Every Republican is campaigning on a theme of “repeal and replace” the Patient Protection and Affordable Care Act, known as ObamaCare; but, given recent comments from some Republicans, maybe it should be “repeal and embrace.”
Their newfound fondness for some ObamaCare mandates is reportedly based on the notion that they’re popular, not because they’re good policy—which is the very worst way to try and regulate the health insurance system. Or anything else, for that matter.
It’s a pattern we have seen before from Republicans with respect to health care legislation—e.g., the Health Insurance Portability and Accountability Act of 1996 and State Children’s Health Insurance Program of 1997, to name two. These Republicans adamantly denounce and oppose liberal Democratic reforms, but eventually embrace a Democratic-lite version and claim it’s the free market approach.
Most costly mandate
Republicans are considering retaining the most costly of the act’s mandates: The requirement that health insurers accept any applicant regardless of health status, known as “guaranteed issue.”
Polls show that most people think that if they’re uninsured and have a pre-existing medical condition they should be able to get health coverage. But that goal can be achieved without the pre-existing condition mandate, which only encourages people to game the system by waiting until they need coverage to get it. That’s one reason Democrats included the individual mandate requiring people to have coverage.
Under guaranteed issue, many people, especially the young and healthy, drop their coverage knowing they can return if they need expensive medical care, leaving the pool very small, very sick and very expensive.

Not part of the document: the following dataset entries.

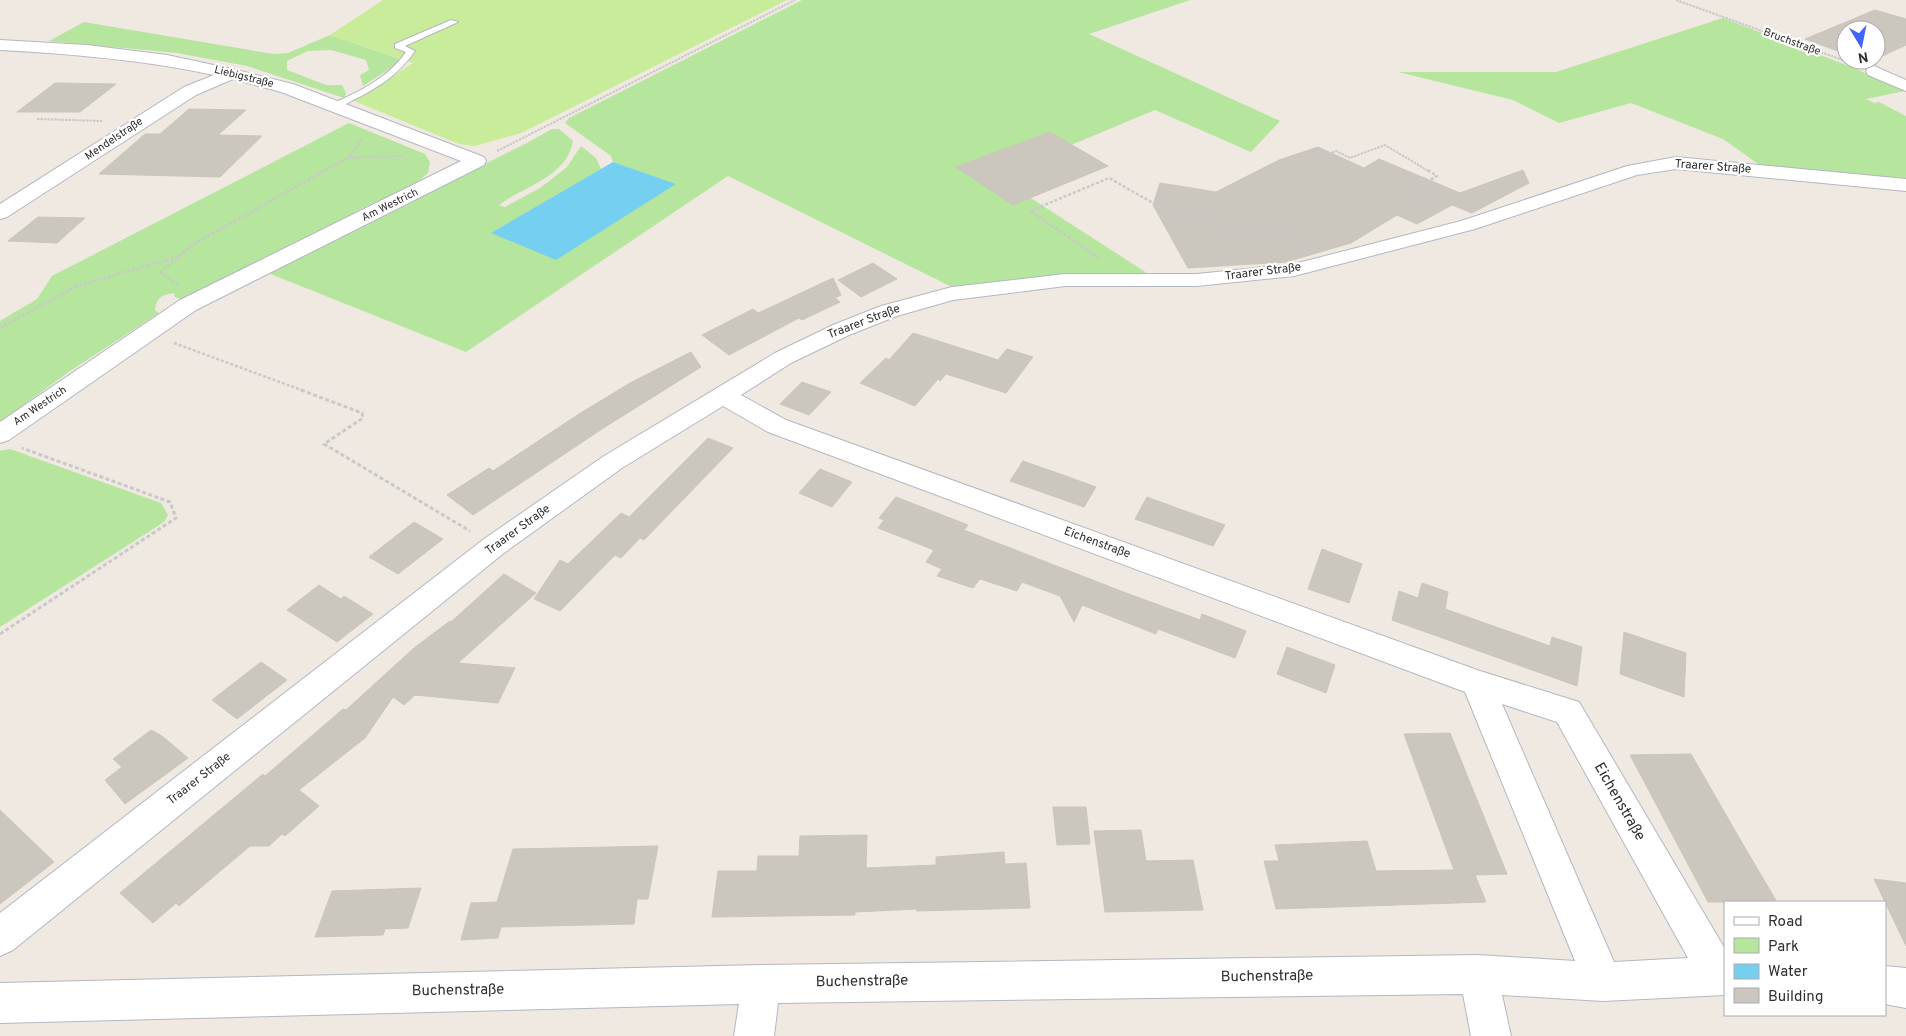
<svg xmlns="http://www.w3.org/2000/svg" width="1906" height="1036" font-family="Overpass,sans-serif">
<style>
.green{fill:#b6e59e}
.pitch{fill:#c9ec9a}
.water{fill:#75cff0}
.building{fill:#cbc7bf;stroke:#cbc5ba}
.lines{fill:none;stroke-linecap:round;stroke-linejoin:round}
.service-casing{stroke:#b4b7c1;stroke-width:2}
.minor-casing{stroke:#b4b7c1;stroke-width:2}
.path-far2{stroke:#c9c9c9;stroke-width:2;stroke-dasharray:2.5 1;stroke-linecap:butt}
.path-far1{stroke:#c9c9c9;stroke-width:2.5;stroke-dasharray:3 2;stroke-linecap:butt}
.path{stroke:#c9c9c9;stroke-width:3;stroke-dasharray:4 2.5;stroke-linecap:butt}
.service{fill:#fff;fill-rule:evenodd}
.minor{fill:#fff;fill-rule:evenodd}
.labels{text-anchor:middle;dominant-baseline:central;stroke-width:4.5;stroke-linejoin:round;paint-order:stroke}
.far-street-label{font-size:11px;fill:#2e2e2e;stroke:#fff}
.street-label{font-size:12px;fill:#2e2e2e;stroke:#fff}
.near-street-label{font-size:15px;fill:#2e2e2e;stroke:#fff}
</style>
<rect width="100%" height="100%" fill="#efe9e1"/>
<g class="green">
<path d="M802,0H1190L1089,34L1280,121L1251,152L1155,110L1071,145L1006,182L1150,275L952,287L728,176L466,352L268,273L527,143L552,129H559L573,141C567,177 524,186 499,205L505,207L540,188L567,167L581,146L596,158L601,169L492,233L675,184L613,162L611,156L565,123L569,118Z"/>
<polygon points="1723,18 1854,68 1905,91 1866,99 1874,103 1879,102 1906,116 1906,180 1761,166 1723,139 1631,103 1559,123 1513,100 1398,72 1556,72"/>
<polygon points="84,22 274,54 288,53 330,35 403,60 363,86 360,75 369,70 366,60 331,50 308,51 287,61 287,70 326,85 342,85 346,93 344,98 247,66 177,53 49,41"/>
<path d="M349,123L425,154L430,162L428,173L412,187L371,204L195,296L183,300L175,297L174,293C162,295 157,297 155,310L159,313L70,371L0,422V321L37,299L52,276Z"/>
<polygon points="10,449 161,503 168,515 164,522 150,531 0,627 0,451"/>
</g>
<polygon class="pitch" points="383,0 787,0 521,133 475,146 459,144 354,101 413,63 330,35"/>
<polygon class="water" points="613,162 676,184 556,260 491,233"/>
<g class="building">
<polygon points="1875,10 1906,19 1906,45 1876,59 1876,30 1846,30 1846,54 1805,39"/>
<polygon points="55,83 116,84 80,112 17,112"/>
<polygon points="189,109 246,110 218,135 262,136 220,177 99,174 145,134 160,134"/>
<polygon points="1050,132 1108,166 1013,205 956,167"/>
<polygon points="1318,147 1364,168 1379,159 1460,193 1523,170 1529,183 1472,213 1452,205 1417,224 1397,215 1351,243 1286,262 1188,268 1153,205 1160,183 1216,192 1279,160"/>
<polygon points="38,217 85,218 57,243 8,241"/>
<polygon points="873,263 897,279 861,297 838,280"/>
<polygon points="833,278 841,295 835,298 840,302 802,320 799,318 729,355 702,335 753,309 758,313"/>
<polygon points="913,333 998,360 1007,349 1033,357 1006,393 946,374 940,381 938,379 915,406 860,383 886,358 889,360"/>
<polygon points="691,352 701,367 605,427 473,515 447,495 489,468 493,471 579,414 630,383"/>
<polygon points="802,382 831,392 809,415 780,404"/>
<polygon points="708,438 733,448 644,540 640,538 621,558 615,555 560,611 534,599 560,560 568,564 621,513 629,517"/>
<polygon points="1023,461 1060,474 1096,487 1084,507 1010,481"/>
<polygon points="820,469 852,482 832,507 799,493"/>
<polygon points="896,497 968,525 964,530 1126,593 1200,620 1202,614 1246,631 1235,658 1158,629 1156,634 1082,605 1074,622 1060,596 1022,582 1017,591 980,579 973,588 937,576 942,569 926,562 934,550 878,528 884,520 879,518"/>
<polygon points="1147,497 1185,511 1225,525 1213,546 1135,519"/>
<polygon points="414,522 443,539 398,574 369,557"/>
<polygon points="1322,549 1362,564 1349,603 1308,589"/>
<polygon points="504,574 536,593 458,663 515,668 498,703 415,695 404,705 393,697 365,738 299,790 319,806 285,836 282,834 269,846 250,846 179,906 176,903 153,923 120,893 263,774 265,776 343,709 346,710 414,648 450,621 451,622"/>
<polygon points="1422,583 1448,592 1445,609 1550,646 1552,637 1582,647 1577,686 1392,620 1399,591 1418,598"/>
<polygon points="319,585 341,599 344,596 373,614 337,642 287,610"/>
<polygon points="1624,632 1686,653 1684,697 1620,674"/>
<polygon points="1287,647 1335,665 1326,693 1277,674"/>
<polygon points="261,662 287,680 237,719 212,700"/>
<polygon points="151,730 162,736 188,758 125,804 105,780 122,767 113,759"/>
<polygon points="1450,733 1507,874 1475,875 1486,902 1276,909 1264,861 1279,861 1275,845 1367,841 1376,871 1454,870 1404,734"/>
<polygon points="1691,754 1741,841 1777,902 1708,902 1630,755"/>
<polygon points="1053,807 1086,807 1090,844 1057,845"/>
<polygon points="0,810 54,862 0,904"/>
<polygon points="1141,830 1146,861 1193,860 1203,910 1105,912 1094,831"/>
<polygon points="867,835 866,868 936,865 936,857 1004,852 1005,864 1026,863 1030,908 917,911 917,909 855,912 855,915 712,917 718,871 757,871 758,856 799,856 800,836"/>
<polygon points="658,846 648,899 637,899 634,924 501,927 498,938 461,940 471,903 497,902 513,849"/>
<polygon points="1874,879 1906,883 1906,946"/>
<polygon points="421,888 408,928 385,929 383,935 315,937 332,891"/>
</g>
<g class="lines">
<defs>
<path id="service" d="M451,20L458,22L405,46L415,51C399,74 378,88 353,100C346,104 339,109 331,108V104C359,92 388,78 406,52L395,48V44Z"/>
<g id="minor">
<path d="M0,40L87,45L167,55L232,69L293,84L484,157L486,161L484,165L196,310L9,440L0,443V422L180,300L461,161L281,92L233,79L196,95L7,217L0,219V204L184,87L214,75C143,60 73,54 0,50Z"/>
<polygon points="1874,66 1906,80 1906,91 1868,75 1866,71 1868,67"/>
<path d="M1676,157L1906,179V191L1676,169L1637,175L1475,229L1294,276L1197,286H1065L953,300L897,316L849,335L791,363L741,395L786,420L1480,671L1579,702L1725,949V995L1603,1001L1502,995L1511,1036H1471L1463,994L778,1003L774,1036H734L739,1004L0,1023V983L761,965L1478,955L1575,961L1465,692L768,432L723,406L622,468L504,553L13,950L0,956V913L484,539L604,456L775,353L833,325L881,306L952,287L1065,274H1197L1294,264L1461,221L1627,166ZM1502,704L1557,722L1688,958L1614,962Z"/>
<polygon points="1885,966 1906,968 1906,1008 1885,1004"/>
</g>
</defs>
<use href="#service" class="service-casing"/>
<use href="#minor" class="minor-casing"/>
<g class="path-far2">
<polyline points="1676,0 1854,64"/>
<polyline points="37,119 102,121"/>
<polyline points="497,151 795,0"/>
<polyline points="349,158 403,156"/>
<polyline points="1319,158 1336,151 1350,158 1385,145 1430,172"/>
<polyline points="323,172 348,158 362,139"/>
</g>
<g class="path-far1">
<polyline points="1428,170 1437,176 1407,194 1439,211"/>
<polyline points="1099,258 1030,211 1109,178 1183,220 1290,234 1307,245"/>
<polyline points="178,285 161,272 192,245 326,170"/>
<polyline points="0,328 77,286 177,257"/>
<polyline points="174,343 304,391"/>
</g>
<g class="path">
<polyline points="301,390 362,413 363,418 324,444 470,531"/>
<polyline points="0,634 176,518 170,502 22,448"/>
</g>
<use href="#service" class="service"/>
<use href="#minor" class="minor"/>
</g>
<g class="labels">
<g class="far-street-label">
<text transform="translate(1792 42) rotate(20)">Bruchstraße</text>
<text transform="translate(244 77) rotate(14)">Liebigstraße</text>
<text transform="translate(114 139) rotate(-34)">Mendelstraße</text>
<text transform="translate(390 205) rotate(-26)">Am Westrich</text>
<text transform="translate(40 406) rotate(-34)">Am Westrich</text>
</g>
<g class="street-label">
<text transform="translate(1713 167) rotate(4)">Traarer Straße</text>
<text transform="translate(1263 272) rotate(-7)">Traarer Straße</text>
<text transform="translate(864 322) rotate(-21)">Traarer Straße</text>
<text transform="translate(518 530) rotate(-36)">Traarer Straße</text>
<text transform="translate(1097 543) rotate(20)">Eichenstraße</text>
<text transform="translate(199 779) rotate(-38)">Traarer Straße</text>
</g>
<g class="near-street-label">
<text transform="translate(1619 802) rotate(60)">Eichenstraße</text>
<text transform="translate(1267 977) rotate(-1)">Buchenstraße</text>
<text transform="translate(862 982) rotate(-1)">Buchenstraße</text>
<text transform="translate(458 991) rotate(-1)">Buchenstraße</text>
</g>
</g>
<rect x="1724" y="901" width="162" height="115" fill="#ffffff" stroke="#ababab"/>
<rect x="1734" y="917" width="25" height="8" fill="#ffffff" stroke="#ababab"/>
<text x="1768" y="926" font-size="15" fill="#2e2e2e">Road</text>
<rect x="1734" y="938" width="25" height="15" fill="#b6e59e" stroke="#ababab"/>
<text x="1768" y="951" font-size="15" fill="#2e2e2e">Park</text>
<rect x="1734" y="964" width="25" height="15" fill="#75cff0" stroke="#ababab"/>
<text x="1768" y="976" font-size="15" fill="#2e2e2e">Water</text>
<rect x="1734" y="988" width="25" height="15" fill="#cbc7bf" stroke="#ababab"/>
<text x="1768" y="1001" font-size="15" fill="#2e2e2e">Building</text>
<g transform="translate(1861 45) rotate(170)"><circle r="24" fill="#ffffff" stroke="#ababab"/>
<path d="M0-4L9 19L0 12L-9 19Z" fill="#4264fb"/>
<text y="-8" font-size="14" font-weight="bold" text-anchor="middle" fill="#2e2e2e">N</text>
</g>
</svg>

How expensive? When President Bill Clinton and Hillary Clinton attempted to socialize the U.S. health care system in the early 1990s, Democrats in eight states—New Jersey, Massachusetts, Vermont, New York, Maine, New Hampshire, Washington and Kentucky—imposed guaranteed issue without a coverage mandate in their individual market, where individuals buy their own health insurance. That’s essentially what some Republicans are now suggesting. (Note: employer-based group health insurance, which covers 165 million Americans, has been guaranteed issue for years.)

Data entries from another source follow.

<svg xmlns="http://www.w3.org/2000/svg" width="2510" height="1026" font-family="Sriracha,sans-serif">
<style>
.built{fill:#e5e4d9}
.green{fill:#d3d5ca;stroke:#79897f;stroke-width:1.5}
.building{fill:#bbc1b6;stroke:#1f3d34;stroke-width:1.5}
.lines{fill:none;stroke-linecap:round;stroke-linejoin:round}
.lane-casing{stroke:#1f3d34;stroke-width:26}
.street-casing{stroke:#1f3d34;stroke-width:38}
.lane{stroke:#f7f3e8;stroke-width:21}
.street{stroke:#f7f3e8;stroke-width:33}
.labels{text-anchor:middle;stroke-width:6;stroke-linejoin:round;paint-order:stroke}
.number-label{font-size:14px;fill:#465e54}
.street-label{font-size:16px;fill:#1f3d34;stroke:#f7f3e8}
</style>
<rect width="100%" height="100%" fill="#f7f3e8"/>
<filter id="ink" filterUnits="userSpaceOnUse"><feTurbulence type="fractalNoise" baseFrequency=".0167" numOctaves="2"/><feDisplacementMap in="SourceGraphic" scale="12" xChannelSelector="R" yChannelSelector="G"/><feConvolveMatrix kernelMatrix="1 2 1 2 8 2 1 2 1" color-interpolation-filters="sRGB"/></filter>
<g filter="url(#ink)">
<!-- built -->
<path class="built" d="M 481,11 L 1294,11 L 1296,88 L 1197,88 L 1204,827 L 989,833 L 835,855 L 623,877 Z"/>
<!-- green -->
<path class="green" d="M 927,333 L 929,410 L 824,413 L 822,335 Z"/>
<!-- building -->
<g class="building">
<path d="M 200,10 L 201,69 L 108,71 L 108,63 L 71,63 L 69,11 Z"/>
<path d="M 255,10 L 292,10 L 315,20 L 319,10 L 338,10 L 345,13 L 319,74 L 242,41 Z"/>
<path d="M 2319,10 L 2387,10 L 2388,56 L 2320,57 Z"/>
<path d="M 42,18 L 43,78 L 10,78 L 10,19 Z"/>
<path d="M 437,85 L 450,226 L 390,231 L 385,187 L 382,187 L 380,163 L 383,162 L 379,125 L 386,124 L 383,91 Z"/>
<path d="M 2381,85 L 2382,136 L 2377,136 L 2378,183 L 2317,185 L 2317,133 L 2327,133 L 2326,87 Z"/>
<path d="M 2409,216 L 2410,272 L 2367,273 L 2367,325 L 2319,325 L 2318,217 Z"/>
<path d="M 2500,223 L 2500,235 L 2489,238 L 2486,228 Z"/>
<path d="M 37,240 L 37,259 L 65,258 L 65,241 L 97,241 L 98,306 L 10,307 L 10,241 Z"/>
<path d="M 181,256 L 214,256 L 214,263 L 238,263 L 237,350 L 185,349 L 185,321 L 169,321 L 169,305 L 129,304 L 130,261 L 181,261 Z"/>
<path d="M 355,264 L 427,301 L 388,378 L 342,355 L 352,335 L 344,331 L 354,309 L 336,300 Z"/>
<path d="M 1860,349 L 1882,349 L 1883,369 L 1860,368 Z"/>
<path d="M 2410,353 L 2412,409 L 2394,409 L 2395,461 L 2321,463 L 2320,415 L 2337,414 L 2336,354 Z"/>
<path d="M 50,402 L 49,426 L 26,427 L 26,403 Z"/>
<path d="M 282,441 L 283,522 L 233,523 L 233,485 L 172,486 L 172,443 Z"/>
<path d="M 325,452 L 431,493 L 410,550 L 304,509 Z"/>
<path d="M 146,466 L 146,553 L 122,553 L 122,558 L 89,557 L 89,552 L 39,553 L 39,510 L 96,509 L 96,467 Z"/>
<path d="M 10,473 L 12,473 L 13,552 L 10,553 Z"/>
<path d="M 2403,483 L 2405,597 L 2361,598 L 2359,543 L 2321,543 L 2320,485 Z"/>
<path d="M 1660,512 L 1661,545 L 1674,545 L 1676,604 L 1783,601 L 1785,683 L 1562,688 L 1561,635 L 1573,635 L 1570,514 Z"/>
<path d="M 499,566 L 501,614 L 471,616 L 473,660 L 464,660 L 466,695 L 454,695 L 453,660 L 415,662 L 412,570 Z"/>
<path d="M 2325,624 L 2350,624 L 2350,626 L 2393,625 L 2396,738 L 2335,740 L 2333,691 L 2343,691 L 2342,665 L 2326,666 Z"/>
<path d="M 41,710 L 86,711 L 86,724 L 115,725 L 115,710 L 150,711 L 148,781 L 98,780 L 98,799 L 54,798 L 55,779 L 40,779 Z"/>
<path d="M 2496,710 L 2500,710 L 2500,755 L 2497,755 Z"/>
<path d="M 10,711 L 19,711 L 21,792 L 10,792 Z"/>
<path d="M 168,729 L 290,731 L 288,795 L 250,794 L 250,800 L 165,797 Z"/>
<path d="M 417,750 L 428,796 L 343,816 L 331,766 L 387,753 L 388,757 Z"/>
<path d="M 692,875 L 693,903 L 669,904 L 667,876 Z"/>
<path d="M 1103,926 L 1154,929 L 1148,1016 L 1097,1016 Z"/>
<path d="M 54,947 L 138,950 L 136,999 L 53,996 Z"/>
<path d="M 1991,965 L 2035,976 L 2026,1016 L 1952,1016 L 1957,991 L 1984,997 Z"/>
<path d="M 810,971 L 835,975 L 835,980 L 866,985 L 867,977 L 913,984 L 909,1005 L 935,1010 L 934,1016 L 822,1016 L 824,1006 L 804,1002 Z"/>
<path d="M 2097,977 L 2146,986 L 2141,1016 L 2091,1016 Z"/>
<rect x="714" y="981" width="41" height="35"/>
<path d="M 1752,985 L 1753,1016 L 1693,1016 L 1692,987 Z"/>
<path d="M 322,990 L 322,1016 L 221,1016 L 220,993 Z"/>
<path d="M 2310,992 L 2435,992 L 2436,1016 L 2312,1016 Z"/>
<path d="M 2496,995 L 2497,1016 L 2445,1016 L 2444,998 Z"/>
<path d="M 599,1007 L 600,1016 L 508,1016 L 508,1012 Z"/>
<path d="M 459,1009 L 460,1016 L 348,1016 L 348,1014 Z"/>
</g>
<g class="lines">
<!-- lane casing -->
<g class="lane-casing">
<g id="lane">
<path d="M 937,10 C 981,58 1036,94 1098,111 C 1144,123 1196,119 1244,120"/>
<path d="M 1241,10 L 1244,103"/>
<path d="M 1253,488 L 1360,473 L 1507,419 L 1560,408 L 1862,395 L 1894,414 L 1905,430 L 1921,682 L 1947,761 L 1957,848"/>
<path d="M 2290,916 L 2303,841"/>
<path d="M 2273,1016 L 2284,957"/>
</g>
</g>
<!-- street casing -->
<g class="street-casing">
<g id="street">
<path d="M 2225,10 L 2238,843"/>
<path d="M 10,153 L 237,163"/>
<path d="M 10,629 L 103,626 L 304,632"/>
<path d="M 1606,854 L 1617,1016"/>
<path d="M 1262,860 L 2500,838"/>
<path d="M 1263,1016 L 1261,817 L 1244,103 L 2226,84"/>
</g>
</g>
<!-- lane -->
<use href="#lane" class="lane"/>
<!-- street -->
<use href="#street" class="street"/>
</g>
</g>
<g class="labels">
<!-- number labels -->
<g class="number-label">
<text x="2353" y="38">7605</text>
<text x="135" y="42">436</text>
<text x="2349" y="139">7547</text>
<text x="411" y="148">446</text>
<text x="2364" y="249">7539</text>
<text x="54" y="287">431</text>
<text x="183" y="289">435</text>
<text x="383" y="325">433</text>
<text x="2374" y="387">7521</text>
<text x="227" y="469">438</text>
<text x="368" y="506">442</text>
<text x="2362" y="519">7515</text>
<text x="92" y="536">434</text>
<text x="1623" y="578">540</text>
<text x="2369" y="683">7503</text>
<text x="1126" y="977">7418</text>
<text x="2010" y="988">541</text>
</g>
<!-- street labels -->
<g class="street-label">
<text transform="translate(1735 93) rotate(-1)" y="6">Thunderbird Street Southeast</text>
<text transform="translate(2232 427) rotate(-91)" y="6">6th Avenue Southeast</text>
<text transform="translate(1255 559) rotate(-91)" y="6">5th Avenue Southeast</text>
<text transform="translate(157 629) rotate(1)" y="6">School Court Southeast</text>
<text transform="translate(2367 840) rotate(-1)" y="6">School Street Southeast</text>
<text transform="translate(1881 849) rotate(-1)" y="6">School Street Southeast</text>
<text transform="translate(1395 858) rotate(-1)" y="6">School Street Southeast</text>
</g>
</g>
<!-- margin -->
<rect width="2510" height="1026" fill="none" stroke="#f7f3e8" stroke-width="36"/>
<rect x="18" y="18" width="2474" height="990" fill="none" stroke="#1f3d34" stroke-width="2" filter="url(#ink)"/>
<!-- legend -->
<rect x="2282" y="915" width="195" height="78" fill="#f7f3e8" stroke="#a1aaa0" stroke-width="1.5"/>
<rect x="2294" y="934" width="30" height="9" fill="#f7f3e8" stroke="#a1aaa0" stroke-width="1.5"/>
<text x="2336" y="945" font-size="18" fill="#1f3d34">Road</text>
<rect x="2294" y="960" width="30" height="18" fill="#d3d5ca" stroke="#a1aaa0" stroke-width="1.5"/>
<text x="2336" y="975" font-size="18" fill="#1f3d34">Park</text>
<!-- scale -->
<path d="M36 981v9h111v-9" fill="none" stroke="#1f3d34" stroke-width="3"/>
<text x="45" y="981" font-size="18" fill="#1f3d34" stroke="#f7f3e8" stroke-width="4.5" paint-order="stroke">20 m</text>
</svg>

Between 1994, when guaranteed issue went into effect, and 2004 (when a book, “Destroying Health Insurance Markets,” comparing the changes was published), the monthly premium for a Plan D ($500 deductible) family policy sold by Aetna grew from $769 to $6,025 a month; Blue Cross Blue Shield of New Jersey’s family policy rose from $695 to $5,239 a month; and Fortis’s went from $847 to an unbelievable $17,356 a month.
In order to mitigate some of the gaming, some people are suggesting an annual “open season,” which allows people to obtain coverage or switch health insurers during a designated time. The Federal Employees Health Benefits Plan has such an annual open season.
However, the man who used to manage the traditional health plans in the Federal Employees Health Benefits Plan once told me people still gamed the system, even though he did his best to stop it.
What successful states do right
The better solution—and one that most Republicans and many Democrats support—is a state-based high-risk pool. Thirty-five states had already established such pools, covering about 222,000 uninsurable Americans, when the Affordable Care Act was passed.
Strangely, the act actually created a new, mostly redundant, system of high-risk pools until guaranteed issue takes effect in 2014. However, the Obamacare version never attracted the hundreds of thousands of enrollees it predicted—only about 62,000 people are currently enrolled.
The pools provide several health insurance options and usually operate through a state insurer, like the Blue Cross Plan. Premiums are higher than a standard policy, and yet all the pools still lose money. All the pools lose money because these are people with pre-existing medical conditions, some very expensive, and the premiums do not cover the costs. In most states the difference is made up by assessing health insurers, though some states use tax money or lottery income.
The successful states keep the premiums in the range of 125 percent to 150 percent of a standard premium. They make coverage available to people who have been denied coverage by an insurer, or to those whose premiums would be significantly higher than a standard premium. And successful states don’t put caps on how many people can participate in the pool or on how long they can participate.
By contrast, the high risk pools in
By working with the current state-based high risk pools, Republicans could abandon guaranteed issue while ensuring there is an adequate safety net for those with a pre-existing condition, which would help keep private health insurance pools large and more affordable.
If Republicans embrace guaranteed issue instead, they will also have to impose a coverage mandate, which every Republican denounces, or destroy the individual health insurance market, just as Democrats in those eight states did.